BRIEF: Rewrite only the part of the records starting at the beginning and ending at the line containing "10: (182, 90)", with "absolute pixels" replaced by "pixel units" and everything else left unchanged.

══ MATERIAL SUPPLIED ══

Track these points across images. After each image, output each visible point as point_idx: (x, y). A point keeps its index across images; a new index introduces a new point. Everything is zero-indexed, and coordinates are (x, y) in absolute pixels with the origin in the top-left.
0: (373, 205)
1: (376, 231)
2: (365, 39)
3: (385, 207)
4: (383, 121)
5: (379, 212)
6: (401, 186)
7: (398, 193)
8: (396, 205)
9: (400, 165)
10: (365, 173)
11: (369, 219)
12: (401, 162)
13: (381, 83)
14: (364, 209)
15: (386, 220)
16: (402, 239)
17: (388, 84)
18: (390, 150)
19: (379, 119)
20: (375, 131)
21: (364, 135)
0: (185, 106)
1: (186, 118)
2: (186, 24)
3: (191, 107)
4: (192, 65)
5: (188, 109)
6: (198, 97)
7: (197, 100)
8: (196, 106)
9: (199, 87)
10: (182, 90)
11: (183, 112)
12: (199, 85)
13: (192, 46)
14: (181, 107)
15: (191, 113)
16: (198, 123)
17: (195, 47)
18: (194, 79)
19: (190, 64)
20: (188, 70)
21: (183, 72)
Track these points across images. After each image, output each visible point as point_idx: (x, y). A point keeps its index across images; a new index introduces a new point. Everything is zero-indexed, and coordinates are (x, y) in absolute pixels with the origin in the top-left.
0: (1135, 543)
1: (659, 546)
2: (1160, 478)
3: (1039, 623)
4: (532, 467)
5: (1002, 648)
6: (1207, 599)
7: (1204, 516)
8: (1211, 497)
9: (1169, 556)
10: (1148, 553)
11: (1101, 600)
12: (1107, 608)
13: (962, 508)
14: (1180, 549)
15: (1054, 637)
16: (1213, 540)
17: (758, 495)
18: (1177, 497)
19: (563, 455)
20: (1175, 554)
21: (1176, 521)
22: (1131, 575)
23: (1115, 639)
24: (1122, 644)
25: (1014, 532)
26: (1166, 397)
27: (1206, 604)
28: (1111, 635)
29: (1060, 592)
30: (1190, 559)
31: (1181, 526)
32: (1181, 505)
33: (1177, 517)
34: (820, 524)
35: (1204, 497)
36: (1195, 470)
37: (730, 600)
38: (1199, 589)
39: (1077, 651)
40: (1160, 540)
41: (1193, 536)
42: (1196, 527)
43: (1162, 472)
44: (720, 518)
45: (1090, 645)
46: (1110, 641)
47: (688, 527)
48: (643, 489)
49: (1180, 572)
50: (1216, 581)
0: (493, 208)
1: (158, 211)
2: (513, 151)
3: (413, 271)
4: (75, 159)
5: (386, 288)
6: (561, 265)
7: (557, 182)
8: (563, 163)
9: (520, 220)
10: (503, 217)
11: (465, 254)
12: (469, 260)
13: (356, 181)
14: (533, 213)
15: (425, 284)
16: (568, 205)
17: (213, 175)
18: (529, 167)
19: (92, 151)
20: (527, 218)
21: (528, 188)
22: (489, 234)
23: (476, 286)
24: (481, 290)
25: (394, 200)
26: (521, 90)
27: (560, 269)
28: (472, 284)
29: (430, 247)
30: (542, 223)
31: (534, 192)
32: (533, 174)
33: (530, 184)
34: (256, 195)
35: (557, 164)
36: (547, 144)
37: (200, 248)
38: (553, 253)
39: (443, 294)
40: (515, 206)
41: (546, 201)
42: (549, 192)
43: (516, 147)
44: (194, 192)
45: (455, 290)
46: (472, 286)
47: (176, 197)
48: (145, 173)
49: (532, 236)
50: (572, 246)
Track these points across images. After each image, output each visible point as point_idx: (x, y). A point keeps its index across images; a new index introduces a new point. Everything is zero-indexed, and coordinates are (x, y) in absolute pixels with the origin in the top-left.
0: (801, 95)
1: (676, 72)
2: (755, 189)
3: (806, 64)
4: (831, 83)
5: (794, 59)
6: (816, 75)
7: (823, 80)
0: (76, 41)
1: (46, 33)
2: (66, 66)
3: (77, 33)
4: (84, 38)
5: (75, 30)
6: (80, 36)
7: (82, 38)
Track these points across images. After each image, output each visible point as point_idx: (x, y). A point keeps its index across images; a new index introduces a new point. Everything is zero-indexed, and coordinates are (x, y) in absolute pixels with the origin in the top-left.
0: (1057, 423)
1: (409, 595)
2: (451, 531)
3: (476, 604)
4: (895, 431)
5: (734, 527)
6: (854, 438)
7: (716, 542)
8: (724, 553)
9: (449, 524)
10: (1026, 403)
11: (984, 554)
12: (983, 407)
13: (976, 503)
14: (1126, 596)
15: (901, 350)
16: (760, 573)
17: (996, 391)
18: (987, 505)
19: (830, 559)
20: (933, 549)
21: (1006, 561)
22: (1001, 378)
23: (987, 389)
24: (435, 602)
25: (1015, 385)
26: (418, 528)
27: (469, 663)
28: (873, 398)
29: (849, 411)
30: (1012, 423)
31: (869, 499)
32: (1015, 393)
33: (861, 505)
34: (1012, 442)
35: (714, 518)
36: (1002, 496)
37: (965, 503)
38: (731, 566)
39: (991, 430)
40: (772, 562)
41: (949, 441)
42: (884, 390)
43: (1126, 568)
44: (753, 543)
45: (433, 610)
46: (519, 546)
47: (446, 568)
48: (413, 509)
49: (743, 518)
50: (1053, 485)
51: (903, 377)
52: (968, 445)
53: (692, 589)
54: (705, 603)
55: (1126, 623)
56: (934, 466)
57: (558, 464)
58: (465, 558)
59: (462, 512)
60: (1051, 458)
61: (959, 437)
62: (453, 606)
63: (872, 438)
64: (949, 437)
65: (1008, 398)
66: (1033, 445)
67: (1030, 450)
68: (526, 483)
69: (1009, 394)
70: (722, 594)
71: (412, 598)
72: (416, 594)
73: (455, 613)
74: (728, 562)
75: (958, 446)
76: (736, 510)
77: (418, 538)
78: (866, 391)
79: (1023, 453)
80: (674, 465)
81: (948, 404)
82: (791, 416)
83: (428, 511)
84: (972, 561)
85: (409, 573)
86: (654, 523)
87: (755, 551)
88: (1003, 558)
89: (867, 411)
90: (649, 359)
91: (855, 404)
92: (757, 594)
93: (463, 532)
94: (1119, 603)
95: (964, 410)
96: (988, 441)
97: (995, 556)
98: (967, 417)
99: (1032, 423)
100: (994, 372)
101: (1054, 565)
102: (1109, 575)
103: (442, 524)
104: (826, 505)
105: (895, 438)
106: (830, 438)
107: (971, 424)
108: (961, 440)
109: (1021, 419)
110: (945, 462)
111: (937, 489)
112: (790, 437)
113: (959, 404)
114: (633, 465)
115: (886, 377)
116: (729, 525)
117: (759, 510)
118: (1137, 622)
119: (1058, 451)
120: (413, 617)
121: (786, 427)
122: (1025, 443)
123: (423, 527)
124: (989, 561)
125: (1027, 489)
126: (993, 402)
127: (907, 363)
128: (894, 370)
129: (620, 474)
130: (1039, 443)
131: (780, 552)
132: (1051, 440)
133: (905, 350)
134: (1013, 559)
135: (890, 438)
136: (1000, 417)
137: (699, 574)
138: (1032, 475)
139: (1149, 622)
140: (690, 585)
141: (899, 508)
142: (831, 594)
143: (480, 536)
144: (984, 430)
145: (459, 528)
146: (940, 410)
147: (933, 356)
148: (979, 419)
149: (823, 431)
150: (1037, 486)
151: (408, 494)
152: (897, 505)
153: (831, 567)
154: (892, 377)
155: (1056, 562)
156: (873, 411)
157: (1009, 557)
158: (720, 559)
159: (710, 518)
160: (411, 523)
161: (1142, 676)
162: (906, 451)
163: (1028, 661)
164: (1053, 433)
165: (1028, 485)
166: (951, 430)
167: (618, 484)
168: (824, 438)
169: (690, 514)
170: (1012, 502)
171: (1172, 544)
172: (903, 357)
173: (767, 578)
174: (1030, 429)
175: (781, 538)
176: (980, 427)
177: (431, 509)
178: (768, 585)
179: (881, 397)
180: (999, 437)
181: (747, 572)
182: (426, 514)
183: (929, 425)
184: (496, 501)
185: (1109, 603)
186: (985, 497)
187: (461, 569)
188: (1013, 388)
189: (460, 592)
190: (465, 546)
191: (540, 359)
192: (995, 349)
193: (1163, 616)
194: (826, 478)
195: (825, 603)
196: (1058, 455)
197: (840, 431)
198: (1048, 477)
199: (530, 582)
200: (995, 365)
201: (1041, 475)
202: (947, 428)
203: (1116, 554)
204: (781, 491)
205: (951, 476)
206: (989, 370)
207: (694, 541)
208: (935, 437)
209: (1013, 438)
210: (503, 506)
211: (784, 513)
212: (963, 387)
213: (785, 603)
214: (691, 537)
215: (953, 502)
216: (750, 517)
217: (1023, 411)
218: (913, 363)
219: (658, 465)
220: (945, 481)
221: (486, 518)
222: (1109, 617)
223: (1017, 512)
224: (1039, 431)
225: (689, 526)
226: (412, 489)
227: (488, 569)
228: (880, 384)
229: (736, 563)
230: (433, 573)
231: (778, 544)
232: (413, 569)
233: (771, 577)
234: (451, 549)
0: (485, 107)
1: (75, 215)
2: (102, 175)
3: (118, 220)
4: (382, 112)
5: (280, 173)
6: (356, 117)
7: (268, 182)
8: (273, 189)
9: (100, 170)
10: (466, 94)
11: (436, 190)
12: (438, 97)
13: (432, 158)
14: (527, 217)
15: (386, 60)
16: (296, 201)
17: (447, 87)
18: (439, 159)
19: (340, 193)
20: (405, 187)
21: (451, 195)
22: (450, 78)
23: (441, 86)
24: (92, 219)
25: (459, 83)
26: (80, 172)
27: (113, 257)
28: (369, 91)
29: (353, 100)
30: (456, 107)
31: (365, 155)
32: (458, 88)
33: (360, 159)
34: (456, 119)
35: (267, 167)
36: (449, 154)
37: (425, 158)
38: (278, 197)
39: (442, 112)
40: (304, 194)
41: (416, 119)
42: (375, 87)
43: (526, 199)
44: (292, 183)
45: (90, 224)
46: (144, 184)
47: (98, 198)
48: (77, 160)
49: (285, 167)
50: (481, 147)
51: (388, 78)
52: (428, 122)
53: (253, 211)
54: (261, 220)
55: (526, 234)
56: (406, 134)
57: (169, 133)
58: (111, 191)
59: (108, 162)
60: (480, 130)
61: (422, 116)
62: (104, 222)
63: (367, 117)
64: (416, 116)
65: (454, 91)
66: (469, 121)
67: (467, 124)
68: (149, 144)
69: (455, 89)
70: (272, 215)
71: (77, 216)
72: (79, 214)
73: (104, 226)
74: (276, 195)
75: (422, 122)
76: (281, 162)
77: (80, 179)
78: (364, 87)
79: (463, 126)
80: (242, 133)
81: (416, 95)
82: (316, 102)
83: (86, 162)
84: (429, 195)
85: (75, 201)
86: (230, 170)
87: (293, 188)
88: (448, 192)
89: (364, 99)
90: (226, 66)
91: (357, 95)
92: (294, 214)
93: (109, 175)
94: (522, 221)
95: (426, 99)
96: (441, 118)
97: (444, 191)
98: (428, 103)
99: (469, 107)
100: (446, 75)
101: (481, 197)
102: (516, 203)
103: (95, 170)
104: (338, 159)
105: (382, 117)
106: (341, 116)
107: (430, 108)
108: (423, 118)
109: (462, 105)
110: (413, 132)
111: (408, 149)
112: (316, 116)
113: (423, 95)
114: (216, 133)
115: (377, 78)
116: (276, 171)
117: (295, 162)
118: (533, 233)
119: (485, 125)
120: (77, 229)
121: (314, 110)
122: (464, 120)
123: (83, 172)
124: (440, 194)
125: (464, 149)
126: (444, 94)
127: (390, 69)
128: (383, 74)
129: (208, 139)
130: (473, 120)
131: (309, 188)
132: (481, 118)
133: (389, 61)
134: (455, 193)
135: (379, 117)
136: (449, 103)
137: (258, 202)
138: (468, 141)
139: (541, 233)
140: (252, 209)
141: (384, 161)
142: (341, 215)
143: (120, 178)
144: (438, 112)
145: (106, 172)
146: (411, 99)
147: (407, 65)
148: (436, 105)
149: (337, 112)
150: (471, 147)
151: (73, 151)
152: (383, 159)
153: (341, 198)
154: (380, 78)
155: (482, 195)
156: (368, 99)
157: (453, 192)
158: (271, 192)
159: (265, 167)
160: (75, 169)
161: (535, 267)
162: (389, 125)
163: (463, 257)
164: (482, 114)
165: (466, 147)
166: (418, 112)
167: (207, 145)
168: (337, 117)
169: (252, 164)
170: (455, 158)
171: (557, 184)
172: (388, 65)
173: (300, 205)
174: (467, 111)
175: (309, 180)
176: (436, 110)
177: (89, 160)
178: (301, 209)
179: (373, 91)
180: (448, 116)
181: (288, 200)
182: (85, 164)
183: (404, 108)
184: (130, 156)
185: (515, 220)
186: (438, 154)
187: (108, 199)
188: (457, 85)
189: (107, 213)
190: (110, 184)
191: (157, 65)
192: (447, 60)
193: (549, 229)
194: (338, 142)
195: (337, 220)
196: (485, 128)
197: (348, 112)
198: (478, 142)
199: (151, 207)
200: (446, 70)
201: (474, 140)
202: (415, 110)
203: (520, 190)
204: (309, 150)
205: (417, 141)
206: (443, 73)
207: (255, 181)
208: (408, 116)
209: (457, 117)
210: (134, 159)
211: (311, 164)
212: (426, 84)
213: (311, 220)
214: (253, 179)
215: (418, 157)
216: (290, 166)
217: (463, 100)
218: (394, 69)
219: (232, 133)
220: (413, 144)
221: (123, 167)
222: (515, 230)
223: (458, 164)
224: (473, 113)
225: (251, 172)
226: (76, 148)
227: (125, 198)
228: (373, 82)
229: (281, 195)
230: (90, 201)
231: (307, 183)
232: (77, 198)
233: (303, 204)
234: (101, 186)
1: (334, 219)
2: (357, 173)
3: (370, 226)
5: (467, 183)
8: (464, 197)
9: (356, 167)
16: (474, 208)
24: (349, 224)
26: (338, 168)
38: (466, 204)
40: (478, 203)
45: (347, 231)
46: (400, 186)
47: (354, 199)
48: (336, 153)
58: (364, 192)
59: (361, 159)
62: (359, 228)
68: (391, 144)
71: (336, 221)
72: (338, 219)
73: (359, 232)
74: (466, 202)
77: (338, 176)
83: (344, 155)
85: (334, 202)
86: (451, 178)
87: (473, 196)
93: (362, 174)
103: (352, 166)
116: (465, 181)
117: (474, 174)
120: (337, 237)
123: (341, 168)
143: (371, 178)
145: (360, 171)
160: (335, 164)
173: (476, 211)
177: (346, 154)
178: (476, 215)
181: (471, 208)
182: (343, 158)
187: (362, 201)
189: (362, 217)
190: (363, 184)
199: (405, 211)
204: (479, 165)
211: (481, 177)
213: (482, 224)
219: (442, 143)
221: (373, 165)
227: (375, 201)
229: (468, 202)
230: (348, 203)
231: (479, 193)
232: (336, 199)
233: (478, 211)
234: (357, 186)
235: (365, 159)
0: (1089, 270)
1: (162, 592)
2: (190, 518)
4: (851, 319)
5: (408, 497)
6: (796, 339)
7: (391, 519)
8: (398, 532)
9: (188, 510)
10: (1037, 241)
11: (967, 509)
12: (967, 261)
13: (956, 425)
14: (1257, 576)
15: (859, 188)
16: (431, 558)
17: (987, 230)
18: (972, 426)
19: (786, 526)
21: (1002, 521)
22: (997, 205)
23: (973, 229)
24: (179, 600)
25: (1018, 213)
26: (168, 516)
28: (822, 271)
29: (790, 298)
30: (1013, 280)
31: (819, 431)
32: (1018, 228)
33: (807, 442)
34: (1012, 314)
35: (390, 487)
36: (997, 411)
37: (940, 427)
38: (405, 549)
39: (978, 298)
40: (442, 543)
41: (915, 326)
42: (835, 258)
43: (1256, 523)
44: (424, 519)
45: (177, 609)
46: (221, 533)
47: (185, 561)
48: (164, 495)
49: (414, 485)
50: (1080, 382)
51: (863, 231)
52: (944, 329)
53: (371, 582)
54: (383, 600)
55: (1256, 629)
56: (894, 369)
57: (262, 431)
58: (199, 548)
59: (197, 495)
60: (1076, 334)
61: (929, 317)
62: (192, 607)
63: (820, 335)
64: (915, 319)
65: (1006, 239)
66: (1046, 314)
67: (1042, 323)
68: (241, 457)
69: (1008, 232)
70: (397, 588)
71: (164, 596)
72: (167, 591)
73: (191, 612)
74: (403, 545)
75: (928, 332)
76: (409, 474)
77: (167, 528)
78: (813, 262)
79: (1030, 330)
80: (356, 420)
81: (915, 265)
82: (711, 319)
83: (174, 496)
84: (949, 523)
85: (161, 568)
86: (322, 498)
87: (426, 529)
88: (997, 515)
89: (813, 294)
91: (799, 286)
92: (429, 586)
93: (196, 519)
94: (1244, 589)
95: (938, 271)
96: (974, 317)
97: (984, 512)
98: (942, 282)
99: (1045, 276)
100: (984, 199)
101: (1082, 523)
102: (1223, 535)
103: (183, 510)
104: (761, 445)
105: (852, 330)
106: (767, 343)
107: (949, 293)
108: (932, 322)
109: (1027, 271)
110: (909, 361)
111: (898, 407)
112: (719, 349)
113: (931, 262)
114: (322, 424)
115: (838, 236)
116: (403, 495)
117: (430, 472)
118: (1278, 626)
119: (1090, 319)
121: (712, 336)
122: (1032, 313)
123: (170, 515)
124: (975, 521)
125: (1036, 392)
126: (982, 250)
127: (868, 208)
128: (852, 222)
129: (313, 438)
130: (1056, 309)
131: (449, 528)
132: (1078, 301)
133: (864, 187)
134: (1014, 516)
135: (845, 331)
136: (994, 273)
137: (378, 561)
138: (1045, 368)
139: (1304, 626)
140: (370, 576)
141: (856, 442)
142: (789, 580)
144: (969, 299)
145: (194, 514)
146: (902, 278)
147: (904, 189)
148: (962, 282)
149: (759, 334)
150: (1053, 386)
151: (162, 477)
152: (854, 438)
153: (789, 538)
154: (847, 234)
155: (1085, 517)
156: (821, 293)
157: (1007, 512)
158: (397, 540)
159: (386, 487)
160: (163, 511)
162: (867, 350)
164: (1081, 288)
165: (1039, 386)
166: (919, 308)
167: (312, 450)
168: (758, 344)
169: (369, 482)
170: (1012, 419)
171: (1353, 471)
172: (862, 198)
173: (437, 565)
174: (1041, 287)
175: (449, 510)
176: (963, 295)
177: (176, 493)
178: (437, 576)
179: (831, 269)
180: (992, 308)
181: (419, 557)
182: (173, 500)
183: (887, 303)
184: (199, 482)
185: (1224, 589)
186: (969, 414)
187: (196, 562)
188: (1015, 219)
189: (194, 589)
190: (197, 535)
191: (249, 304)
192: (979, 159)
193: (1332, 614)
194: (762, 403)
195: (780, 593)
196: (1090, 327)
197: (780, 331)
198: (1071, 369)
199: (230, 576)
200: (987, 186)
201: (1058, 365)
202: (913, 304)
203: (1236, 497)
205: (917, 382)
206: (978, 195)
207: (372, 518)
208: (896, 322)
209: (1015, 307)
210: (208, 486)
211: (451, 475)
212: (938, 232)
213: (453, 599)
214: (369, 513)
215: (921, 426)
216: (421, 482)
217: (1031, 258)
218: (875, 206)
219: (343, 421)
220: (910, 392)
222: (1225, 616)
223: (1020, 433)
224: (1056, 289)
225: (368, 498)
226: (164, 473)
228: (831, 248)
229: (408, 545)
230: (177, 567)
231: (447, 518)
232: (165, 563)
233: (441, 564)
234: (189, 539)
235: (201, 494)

═══

RESPONSE FOR THIS EXERCISE:
Track these points across images. After each image, output each visible point as point_idx: (x, y). A point keeps its index across images; a new index introduces a new point. Everything is zero-indexed, and coordinates are (x, y) in pixel units with the origin in the top-left.
0: (373, 205)
1: (376, 231)
2: (365, 39)
3: (385, 207)
4: (383, 121)
5: (379, 212)
6: (401, 186)
7: (398, 193)
8: (396, 205)
9: (400, 165)
10: (365, 173)
11: (369, 219)
12: (401, 162)
13: (381, 83)
14: (364, 209)
15: (386, 220)
16: (402, 239)
17: (388, 84)
18: (390, 150)
19: (379, 119)
20: (375, 131)
21: (364, 135)
0: (185, 106)
1: (186, 118)
2: (186, 24)
3: (191, 107)
4: (192, 65)
5: (188, 109)
6: (198, 97)
7: (197, 100)
8: (196, 106)
9: (199, 87)
10: (182, 90)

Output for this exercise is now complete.